The Dutch-based nonprofit Mars One, which aims to land four astronauts on the Red Planet during a one-way mission in 2025, has signed a deal to use a new "people's map of Mars" being developed by the space-funding company Uwingu, officials with both organizations announced Monday.
Most of the landforms on Uwingu's map will bear names chosen by members of the public who have paid a small fee. Uwingu announced last week that it's seeking monikers for the 500,000 unnamed craters currently cataloged on Mars. [Photos: How Mars One Will Colonize the Red Planet]
"The name you choose will go down in history, traveling on board our 2018 mission lander, and will be used by our future astronauts," Mars One CEO and co-founder Bas Lansdorp said in a statement.
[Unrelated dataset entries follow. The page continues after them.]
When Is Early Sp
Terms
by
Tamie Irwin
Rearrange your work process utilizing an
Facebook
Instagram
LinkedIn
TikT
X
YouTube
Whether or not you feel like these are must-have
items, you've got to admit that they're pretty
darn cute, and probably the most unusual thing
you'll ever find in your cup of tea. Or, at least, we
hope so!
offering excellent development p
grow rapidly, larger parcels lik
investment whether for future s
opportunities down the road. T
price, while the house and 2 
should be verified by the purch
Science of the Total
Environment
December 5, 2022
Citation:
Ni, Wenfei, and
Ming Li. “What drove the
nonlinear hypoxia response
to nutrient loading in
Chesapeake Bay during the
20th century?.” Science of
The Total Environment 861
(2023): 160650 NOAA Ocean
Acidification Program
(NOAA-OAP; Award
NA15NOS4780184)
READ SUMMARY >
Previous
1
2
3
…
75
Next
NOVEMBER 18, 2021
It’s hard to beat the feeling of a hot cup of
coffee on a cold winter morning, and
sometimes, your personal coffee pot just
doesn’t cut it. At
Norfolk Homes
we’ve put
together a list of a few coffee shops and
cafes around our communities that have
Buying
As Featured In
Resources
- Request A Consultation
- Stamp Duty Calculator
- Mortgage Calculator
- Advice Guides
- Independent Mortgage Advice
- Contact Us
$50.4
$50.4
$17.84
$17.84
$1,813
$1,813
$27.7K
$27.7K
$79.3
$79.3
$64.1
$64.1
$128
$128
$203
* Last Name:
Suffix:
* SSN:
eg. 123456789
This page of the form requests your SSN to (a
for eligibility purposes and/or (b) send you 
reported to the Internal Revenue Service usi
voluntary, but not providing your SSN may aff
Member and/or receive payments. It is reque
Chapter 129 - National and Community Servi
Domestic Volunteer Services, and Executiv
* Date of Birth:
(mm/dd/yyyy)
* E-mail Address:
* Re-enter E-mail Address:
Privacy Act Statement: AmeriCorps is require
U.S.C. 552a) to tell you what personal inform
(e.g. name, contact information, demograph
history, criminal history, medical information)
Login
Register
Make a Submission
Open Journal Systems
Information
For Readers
Mars One's planned 2018 mission aims to launch a robotic lander and orbiter toward the Red Planet to demonstrate some of the technologies required for human missions. Further unmanned efforts will prepare for the arrival of people, who are slated to touch down in 2025 as the vanguard of a permanent Mars colony.
Mars One plans to pay for most of these activities by staging media events connected to the colonization project.
The chief purpose of Uwingu is to raise funds for space exploration, research and education. The price for registering a suggested Mars name starts at $5 and goes up as crater size increases. In exchange for carrying Uwingu's map to Mars, Mars One will receive a portion of the funds generated by the naming project, officials said.
"I'm very excited about this," said planetary scientist Alan Stern, Uwingu's founder and CEO.